Automated Segmentation and Volume Measurement of Intracranial Carotid Artery Calcification on Non-Contrast CT
This work addresses the need for efficient and accurate assessment of ICAC, a risk factor for stroke, in medical imaging, though it is incremental as it applies deep learning to an existing clinical task.
The researchers tackled the problem of automating the segmentation and volume measurement of intracranial carotid artery calcification (ICAC) on non-contrast CT scans, achieving an automated method with sensitivity of 83.8%, positive predictive value of 88%, and intraclass correlation of 0.98 compared to manual measurements.

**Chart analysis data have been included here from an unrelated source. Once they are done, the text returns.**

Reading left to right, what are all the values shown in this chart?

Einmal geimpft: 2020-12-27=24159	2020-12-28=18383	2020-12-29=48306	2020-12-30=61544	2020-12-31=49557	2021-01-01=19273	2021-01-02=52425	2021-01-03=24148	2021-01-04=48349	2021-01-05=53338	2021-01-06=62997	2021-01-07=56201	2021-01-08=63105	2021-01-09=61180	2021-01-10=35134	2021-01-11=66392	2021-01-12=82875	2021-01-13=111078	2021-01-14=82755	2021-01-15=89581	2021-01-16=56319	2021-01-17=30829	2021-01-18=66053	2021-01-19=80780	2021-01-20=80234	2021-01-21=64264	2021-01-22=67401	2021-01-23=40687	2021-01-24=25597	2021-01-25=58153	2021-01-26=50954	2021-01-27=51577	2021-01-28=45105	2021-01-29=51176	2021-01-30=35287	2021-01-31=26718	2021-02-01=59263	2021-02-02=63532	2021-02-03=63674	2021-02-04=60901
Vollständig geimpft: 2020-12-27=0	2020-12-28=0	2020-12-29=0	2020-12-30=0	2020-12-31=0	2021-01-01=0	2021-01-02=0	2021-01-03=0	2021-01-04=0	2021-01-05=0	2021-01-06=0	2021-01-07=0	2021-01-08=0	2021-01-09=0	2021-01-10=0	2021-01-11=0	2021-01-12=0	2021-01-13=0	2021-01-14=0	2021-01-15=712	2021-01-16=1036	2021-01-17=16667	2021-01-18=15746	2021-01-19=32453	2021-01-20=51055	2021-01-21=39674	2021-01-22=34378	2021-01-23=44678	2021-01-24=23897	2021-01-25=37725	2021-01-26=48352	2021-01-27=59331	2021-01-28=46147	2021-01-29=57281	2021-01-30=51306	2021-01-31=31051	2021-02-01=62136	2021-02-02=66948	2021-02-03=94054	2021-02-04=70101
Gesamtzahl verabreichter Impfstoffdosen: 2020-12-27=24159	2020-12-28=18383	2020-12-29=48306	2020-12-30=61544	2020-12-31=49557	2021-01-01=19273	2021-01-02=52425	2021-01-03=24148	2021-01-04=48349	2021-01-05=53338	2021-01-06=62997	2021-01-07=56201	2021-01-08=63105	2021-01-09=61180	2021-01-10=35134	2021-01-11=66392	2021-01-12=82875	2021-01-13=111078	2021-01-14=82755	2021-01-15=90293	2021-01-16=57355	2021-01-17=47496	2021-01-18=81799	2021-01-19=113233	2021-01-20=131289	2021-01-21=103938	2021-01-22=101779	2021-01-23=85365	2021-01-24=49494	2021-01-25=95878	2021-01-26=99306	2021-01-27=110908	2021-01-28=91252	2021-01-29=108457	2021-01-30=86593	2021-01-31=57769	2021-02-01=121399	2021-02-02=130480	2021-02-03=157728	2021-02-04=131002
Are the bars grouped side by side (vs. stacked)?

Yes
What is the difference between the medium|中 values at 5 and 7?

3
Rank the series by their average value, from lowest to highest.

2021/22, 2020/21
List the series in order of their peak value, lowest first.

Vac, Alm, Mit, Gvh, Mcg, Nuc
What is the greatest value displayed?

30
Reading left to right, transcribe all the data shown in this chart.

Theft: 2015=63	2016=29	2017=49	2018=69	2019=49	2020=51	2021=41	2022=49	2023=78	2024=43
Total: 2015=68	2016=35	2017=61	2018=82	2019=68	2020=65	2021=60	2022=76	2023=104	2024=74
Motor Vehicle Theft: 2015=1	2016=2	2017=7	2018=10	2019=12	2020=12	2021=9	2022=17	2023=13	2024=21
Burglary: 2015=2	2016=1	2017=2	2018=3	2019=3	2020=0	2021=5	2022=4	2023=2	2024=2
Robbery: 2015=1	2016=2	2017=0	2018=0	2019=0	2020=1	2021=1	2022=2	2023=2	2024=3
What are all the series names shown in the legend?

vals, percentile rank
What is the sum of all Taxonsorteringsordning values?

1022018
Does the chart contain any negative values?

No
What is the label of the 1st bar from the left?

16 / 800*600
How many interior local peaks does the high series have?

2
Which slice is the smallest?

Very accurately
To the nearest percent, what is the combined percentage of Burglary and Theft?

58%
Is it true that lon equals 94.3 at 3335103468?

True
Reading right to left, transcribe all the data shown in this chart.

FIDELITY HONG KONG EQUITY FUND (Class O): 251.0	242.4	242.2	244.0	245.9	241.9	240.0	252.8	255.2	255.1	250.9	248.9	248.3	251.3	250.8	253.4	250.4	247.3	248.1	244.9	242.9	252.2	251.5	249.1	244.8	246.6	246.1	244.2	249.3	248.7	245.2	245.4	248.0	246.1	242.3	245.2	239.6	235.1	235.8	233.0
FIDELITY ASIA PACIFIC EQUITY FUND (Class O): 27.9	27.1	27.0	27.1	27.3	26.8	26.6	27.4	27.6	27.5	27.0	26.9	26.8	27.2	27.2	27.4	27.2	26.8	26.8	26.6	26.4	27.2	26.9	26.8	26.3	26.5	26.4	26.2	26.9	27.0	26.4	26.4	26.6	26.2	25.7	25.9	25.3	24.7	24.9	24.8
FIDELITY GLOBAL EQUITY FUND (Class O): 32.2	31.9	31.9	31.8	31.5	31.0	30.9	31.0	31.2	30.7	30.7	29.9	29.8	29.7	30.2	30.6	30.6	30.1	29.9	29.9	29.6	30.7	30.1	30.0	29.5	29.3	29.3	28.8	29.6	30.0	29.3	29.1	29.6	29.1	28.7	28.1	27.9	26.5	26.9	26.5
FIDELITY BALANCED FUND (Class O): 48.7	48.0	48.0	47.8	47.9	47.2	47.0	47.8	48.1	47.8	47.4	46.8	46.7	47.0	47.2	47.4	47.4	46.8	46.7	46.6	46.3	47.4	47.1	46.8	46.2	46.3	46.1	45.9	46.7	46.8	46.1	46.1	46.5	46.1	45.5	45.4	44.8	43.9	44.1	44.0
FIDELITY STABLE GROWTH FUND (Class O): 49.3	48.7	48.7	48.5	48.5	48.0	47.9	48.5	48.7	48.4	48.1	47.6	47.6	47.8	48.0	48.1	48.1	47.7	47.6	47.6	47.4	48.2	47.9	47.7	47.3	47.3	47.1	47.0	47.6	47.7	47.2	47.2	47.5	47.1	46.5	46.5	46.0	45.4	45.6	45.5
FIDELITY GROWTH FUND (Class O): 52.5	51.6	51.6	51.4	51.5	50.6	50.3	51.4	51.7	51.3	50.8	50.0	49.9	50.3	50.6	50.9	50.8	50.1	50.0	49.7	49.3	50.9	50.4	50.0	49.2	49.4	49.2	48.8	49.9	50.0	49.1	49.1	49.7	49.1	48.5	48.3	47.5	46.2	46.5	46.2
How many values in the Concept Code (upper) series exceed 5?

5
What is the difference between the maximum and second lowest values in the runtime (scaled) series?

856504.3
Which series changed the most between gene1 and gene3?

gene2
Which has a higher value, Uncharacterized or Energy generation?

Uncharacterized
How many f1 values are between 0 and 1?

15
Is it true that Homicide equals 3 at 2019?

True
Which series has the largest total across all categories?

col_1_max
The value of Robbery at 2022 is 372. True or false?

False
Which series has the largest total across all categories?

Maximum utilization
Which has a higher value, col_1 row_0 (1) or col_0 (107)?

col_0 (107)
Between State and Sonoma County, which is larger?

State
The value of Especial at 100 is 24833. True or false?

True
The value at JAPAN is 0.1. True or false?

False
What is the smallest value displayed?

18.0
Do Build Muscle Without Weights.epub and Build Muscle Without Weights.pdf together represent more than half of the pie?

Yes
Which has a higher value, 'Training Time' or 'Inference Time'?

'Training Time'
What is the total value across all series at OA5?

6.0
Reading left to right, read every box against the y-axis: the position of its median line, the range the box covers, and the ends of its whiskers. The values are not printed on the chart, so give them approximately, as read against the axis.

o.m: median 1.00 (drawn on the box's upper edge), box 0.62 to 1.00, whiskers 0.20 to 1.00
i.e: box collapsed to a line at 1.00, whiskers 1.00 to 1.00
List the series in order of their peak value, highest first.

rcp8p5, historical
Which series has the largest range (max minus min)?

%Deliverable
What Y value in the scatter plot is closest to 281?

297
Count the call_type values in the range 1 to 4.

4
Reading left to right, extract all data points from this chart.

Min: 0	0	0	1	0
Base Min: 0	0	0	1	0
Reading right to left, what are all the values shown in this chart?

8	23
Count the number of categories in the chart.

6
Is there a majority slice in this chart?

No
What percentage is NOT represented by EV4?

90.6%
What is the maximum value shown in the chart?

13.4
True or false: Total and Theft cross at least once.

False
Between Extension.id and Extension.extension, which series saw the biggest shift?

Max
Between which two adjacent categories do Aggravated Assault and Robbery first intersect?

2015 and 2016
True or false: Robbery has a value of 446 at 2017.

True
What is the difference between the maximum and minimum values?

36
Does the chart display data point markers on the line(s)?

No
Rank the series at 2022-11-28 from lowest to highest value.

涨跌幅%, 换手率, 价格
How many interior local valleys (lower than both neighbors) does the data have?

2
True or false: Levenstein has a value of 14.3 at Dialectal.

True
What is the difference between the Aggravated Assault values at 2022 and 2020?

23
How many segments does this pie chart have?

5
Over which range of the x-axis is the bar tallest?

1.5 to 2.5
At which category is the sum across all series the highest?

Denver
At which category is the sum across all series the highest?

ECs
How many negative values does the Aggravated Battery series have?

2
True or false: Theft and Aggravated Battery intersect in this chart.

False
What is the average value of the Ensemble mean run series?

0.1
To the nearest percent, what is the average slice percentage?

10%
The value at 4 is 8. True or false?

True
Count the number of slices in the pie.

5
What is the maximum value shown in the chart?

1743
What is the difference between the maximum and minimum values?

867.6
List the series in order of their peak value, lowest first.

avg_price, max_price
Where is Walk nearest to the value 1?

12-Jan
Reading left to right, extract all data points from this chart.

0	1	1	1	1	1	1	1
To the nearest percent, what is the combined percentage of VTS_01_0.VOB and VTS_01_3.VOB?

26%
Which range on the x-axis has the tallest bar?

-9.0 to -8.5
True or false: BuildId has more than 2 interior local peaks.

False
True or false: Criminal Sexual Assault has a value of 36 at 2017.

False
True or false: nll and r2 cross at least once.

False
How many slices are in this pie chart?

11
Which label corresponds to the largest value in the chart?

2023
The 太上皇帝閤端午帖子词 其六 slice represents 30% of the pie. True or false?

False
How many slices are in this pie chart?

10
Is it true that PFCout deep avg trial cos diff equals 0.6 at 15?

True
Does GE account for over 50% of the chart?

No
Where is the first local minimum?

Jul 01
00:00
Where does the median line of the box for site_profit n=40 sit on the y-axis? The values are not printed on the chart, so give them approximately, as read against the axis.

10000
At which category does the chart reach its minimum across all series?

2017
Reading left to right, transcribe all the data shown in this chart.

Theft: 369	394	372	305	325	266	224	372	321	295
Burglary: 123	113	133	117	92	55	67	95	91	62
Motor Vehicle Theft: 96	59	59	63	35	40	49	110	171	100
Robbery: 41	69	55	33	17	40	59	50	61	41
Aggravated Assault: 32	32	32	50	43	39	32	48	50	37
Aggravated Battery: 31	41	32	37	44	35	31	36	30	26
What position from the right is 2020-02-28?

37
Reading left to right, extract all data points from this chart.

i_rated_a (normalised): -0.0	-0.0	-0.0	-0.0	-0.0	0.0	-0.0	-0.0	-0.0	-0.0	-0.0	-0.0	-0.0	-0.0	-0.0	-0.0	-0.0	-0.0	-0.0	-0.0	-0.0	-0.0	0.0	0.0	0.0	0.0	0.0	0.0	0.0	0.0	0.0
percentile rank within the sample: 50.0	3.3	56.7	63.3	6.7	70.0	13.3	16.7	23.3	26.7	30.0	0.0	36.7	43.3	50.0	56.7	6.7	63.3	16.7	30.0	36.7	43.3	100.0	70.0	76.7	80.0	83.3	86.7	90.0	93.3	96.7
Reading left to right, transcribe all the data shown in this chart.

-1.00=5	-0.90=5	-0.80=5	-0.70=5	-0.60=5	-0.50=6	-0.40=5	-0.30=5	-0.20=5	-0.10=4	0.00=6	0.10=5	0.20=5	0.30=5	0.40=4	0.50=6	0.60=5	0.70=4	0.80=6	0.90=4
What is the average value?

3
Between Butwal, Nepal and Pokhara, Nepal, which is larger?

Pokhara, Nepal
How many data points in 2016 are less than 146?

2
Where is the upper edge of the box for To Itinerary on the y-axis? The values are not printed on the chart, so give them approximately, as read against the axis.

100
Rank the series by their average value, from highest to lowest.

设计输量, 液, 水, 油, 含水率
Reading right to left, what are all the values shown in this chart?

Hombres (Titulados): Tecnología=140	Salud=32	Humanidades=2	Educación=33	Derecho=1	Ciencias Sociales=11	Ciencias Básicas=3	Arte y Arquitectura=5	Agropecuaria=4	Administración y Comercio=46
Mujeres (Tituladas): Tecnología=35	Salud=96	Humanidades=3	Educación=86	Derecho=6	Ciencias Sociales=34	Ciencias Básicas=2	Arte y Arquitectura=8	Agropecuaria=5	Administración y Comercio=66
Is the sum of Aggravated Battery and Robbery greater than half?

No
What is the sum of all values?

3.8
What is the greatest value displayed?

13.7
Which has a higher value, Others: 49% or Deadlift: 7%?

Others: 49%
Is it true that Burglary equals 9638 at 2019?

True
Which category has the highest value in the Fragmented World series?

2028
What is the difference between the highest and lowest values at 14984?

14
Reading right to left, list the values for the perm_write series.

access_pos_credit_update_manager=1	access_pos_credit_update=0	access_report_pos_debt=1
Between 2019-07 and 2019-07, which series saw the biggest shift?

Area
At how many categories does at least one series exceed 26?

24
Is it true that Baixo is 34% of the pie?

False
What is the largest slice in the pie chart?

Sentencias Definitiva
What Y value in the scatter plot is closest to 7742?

Purpose: To evaluate a fully-automated deep-learning-based method for assessment of intracranial carotid artery calcification (ICAC). Methods: Two observers manually delineated ICAC in non-contrast CT scans of 2,319 participants (mean age 69 (SD 7) years; 1154 women) of the Rotterdam Study, prospectively collected between 2003 and 2006. These data were used to retrospectively develop and validate a deep-learning-based method for automated ICAC delineation and volume measurement. To evaluate the method, we compared manual and automatic assessment (computed using ten-fold cross-validation) with respect to 1) the agreement with an independent observer's assessment (available in a random subset of 47 scans); 2) the accuracy in delineating ICAC as judged via blinded visual comparison by an expert; 3) the association with first stroke incidence from the scan date until 2012. All method performance metrics were computed using 10-fold cross-validation. Results: The automated delineation of ICAC reached sensitivity of 83.8% and positive predictive value (PPV) of 88%. The intraclass correlation between automatic and manual ICAC volume measures was 0.98 (95% CI: 0.97, 0.98; computed in the entire dataset). Measured between the assessments of independent observers, sensitivity was 73.9%, PPV was 89.5%, and intraclass correlation was 0.91 (95% CI: 0.84, 0.95; computed in the 47-scan subset). In the blinded visual comparisons, automatic delineations were more accurate than manual ones (p-value = 0.01). The association of ICAC volume with incident stroke was similarly strong for both automated (hazard ratio, 1.38 (95% CI: 1.12, 1.75) and manually measured volumes (hazard ratio, 1.48 (95% CI: 1.20, 1.87)). Conclusions: The developed model was capable of automated segmentation and volume quantification of ICAC with accuracy comparable to human experts.